I was doing my weekly flee market thrift and I stumbled across something truly spectacular, a Sinclair Spectrum ZX 48K, an 8 bit home computer introduced in the UK in 1982! This thing is a stuff of legends somewhere in the range of Commodore 64.

Find of the day at a local flee market.

Some basic info:

  • CPU: Z80A

  • Speed: 3.5MHz

  • RAM: 16KB or 48KB

  • Rubber Keyboard

  • Colour Graphics: TEXT MODES 32 x 24px GRAPHIC MODES 256 x 192px

  • Sound (beeper — 1 channel, 10 octaves)

  • Local price at launch: £125–16K version, £175 48K version

When I opened it up, I noticed that it had a bad keyboard membrane, which is the most common issue that happens to this 30+ year old machines.

The plastic deteriorates after the 30 years

Luckily they are also easily available. There are three main suppliers that still make them:

I was also missing a power adapter, the Spectrum uses 9V power supply, modern switcher adapter will do just fine, however they need to be center negative, and I found one here. More about Speccy power supply in a future article.


When I was waiting for the parts, I also joined a very active community on Facebook. There they told me it would be a good idea to do some initial tests before powering the machine up. The very nice YouTube video describes the process in details:

Initial tests that are recommended to perform before the initial power on.


Basically you check if the power leads to the lower rams are OK and nothing is shorted and that the coil responsible for transforming the voltage is intact and not shorted.

After the spare parts arrived and I changed the membrane, I gave the housing a little scrub and we were good to go.

Newly installed keyboard membrane.

Before the first power up, I went to my electrical engineer friend to do the double checks, because he has a very well equipped laboratory. Everything checked up, so we plugged in the composite cable and the PSU.

I use AV IN on the TV, with the adapters that came with it and cinch connector. The socket on both devices is a normal 3.5mm aux, but the cables are normally not shielded and the picture quality is notably worse.

Success! It booted up and displayed the copyright logo.

Time to try some games! Since we didn’t have any cassette player, or any Spectrum games for that matter, I have downloaded PlayZX to my phone and hooked it to EAR input on the Spectrum. One LOAD “” latter this is what we got:


Spectrum ZX Exploding Wall game.

Now it’s time for some personal information about my new Spectrum ZX:

Serial number: D01–373056 Model: 48K Motherboard issue: 3B ULA: 6C001E7 CPU: NECD780C-1 CPU Date: 8411P8 RAM Manufacture date: 8423

Motherboard revisions

With Sinclair it was all about cutting costs, and there were multiple problems with the machine. There are multiple variants or board issues, here listed by Spectrum fans street cred and rarity:

  • Issue 5

  • Issue 1

  • SRBP 3B

  • Samsung 3B

  • SRBP 4A

  • Samsung 4S

  • Issue 2

  • Issue 4A/B

  • Issue 6A

  • Issue 3/3B


Serial number under the edge connector.

What is also special about my unit is that it came heavily modded. It had a composite, 1.5mm aux, reset button and a ULA sink, which just shows that someone really tried to get everything it could from this machine but at the same time took good care of it.

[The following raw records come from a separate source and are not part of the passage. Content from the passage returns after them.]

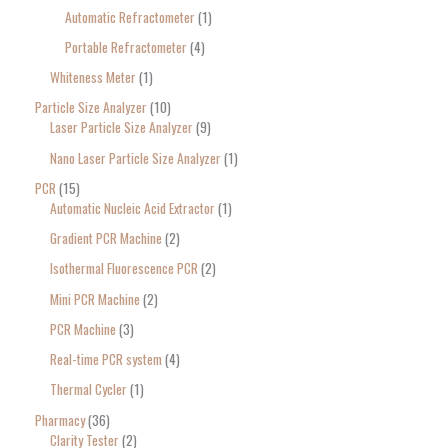
Automatic Refractometer
1
Portable Refractometer
4
Whiteness Meter
1
Particle Size Analyzer
10
Laser Particle Size Analyzer
9
Nano Laser Particle Size Analyzer
1
PCR
15
Automatic Nucleic Acid Extractor
1
Gradient PCR Machine
2
Isothermal Fluorescence PCR
2
Mini PCR Machine
2
PCR Machine
3
Real-time PCR system
4
Thermal Cycler
1
Pharmacy
36
Clarity Tester
2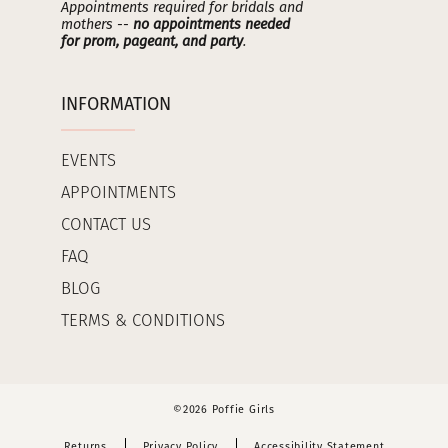
Appointments required for bridals and
mothers --
no appointments needed
for prom, pageant, and party
.
INFORMATION
EVENTS
APPOINTMENTS
CONTACT US
FAQ
BLOG
TERMS & CONDITIONS
©2026 Poffie Girls
Returns
Privacy Policy
Accessibility Statement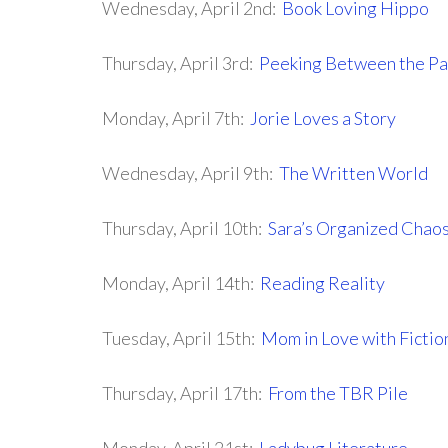
Wednesday, April 2nd:
Book Loving Hippo
Thursday, April 3rd:
Peeking Between the P
Monday, April 7th:
Jorie Loves a Story
Wednesday, April 9th:
The Written World
Thursday, April 10th:
Sara’s Organized Chao
Monday, April 14th:
Reading Reality
Tuesday, April 15th:
Mom in Love with Fictio
Thursday, April 17th:
From the TBR Pile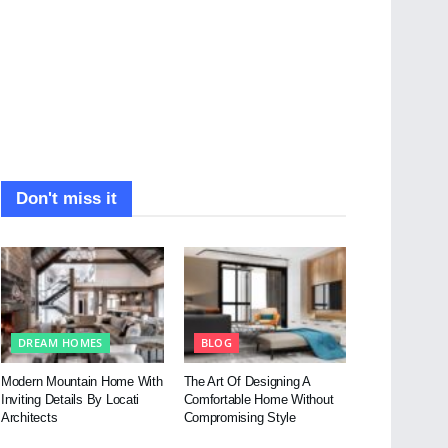
Don't miss it
DREAM HOMES
BLOG
Modern Mountain Home With
The Art Of Designing A
Inviting Details By Locati
Comfortable Home Without
Architects
Compromising Style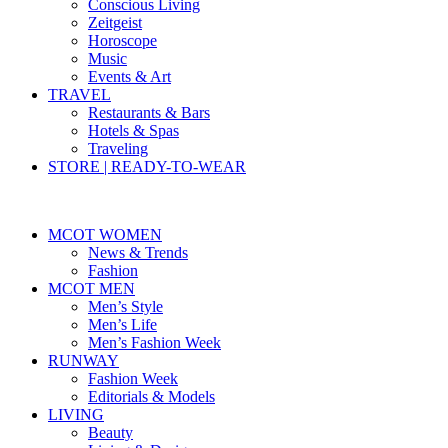
Conscious Living
Zeitgeist
Horoscope
Music
Events & Art
TRAVEL
Restaurants & Bars
Hotels & Spas
Traveling
STORE | READY-TO-WEAR
MCOT WOMEN
News & Trends
Fashion
MCOT MEN
Men’s Style
Men’s Life
Men’s Fashion Week
RUNWAY
Fashion Week
Editorials & Models
LIVING
Beauty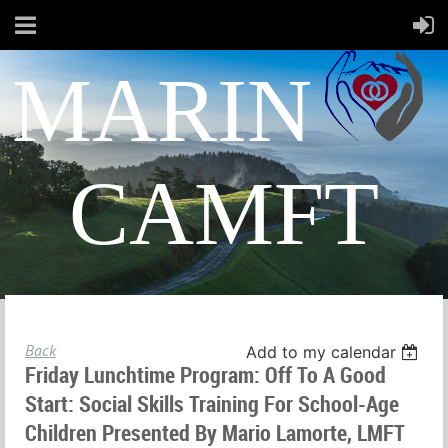
MARIN
CAMFT
Back
Add to my calendar
Friday Lunchtime Program: Off To A Good
Start: Social Skills Training For School-Age
Children Presented By Mario Lamorte, LMFT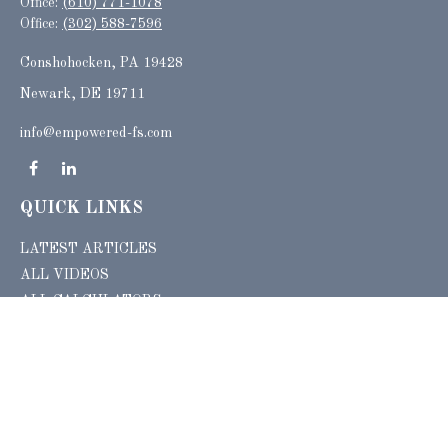
Office:
(610) 771-1078
Office:
(302) 588-7596
Conshohocken,
PA
19428
Newark, DE 19711
info@empowered-fs.com
QUICK LINKS
LATEST ARTICLES
ALL VIDEOS
ALL CALCULATORS
Check the background of your financial professional on FINRA's
BrokerCheck
.
The content is developed from sources believed to be providing accurate
information. The information in this material is not intended as tax or legal advice.
Please consult legal or tax professionals for specific information regarding your
individual situation. Some of this material was developed and produced by FMG
Suite to provide information on a topic that may be of interest. FMG Suite is not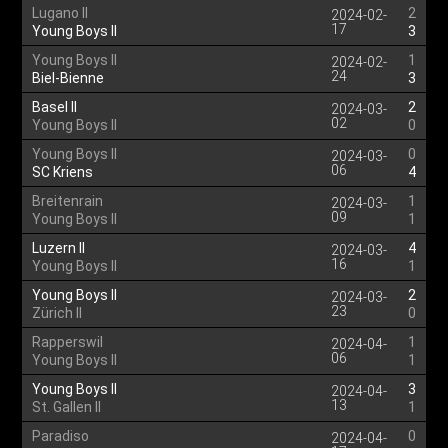
Lugano II
2
2024-02-
17
Young Boys II
3
Young Boys II
1
2024-02-
24
Biel-Bienne
3
Basel II
2
2024-03-
02
Young Boys II
0
Young Boys II
0
2024-03-
06
SC Kriens
4
Breitenrain
1
2024-03-
09
Young Boys II
1
Luzern II
4
2024-03-
16
Young Boys II
1
Young Boys II
2
2024-03-
23
Zürich II
0
Rapperswil
1
2024-04-
06
Young Boys II
1
Young Boys II
3
2024-04-
13
St. Gallen II
1
Paradiso
0
2024-04-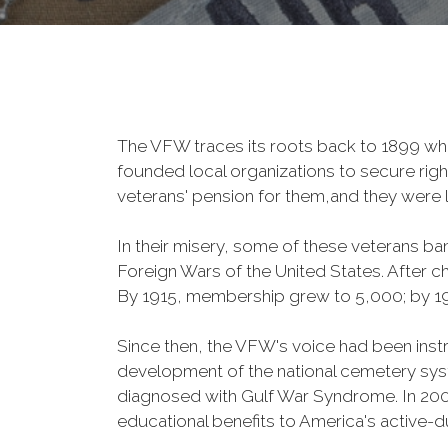
The VFW traces its roots back to 1899 whe
founded local organizations to secure righ
veterans' pension for them,and they were l
In their misery, some of these veterans 
Foreign Wars of the United States. After
By 1915, membership grew to 5,000; by 
Since then, the VFW's voice had been instru
development of the national cemetery sys
diagnosed with Gulf War Syndrome. In 2008
educational benefits to America's active-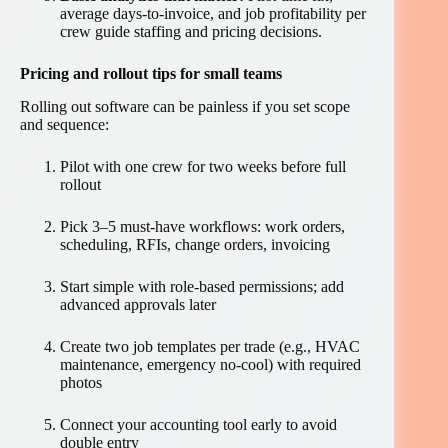
average days-to-invoice, and job profitability per
crew guide staffing and pricing decisions.
Pricing and rollout tips for small teams
Rolling out software can be painless if you set scope
and sequence:
Pilot with one crew for two weeks before full
rollout
Pick 3–5 must-have workflows: work orders,
scheduling, RFIs, change orders, invoicing
Start simple with role-based permissions; add
advanced approvals later
Create two job templates per trade (e.g., HVAC
maintenance, emergency no-cool) with required
photos
Connect your accounting tool early to avoid
double entry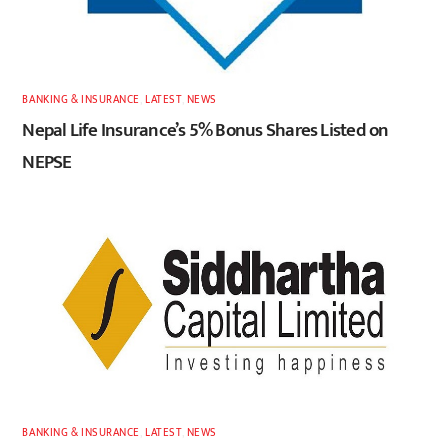
BANKING & INSURANCE
,
LATEST
,
NEWS
Nepal Life Insurance’s 5% Bonus Shares Listed on
NEPSE
BANKING & INSURANCE
,
LATEST
,
NEWS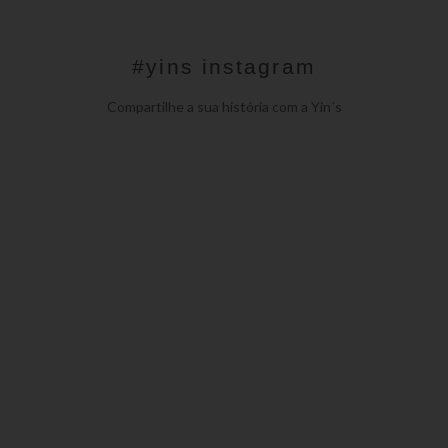
#yins instagram
Compartilhe a sua história com a Yin´s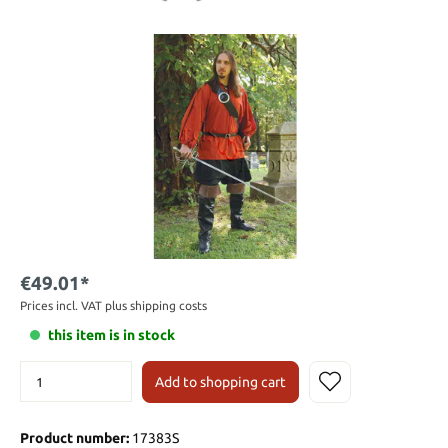
€49.01*
Prices incl. VAT plus shipping costs
this item is in stock
Add to shopping cart
Product number:
17383S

Button between EAR (AUX input) and TV is a reset button, top connector at the far right is 1.5mm AUX sound out, bottom one is 3.5mm AUX composite output.
Reset is done by shorting across capacitor C27. Audio output is just connected to the speaker.
Composite mod.

To make full use of my new toy I have also ordered a DivMMC pro, basically a SD card to edge connector interface, with some extra features and a joystick port. Check out my post about DivMMCs for more details, I also did some comparison between the most common ones in the market.


Random fun fact 1: The keyboard had written BASIC commands on each letter, so each BASIC command only took 1 bit of memory.


Random fun fact 2: To reduce the price, the 32 KB extension(from 16k to 48k) used eight faulty 64 kilobit chips with only one half of their capacity working and/or available.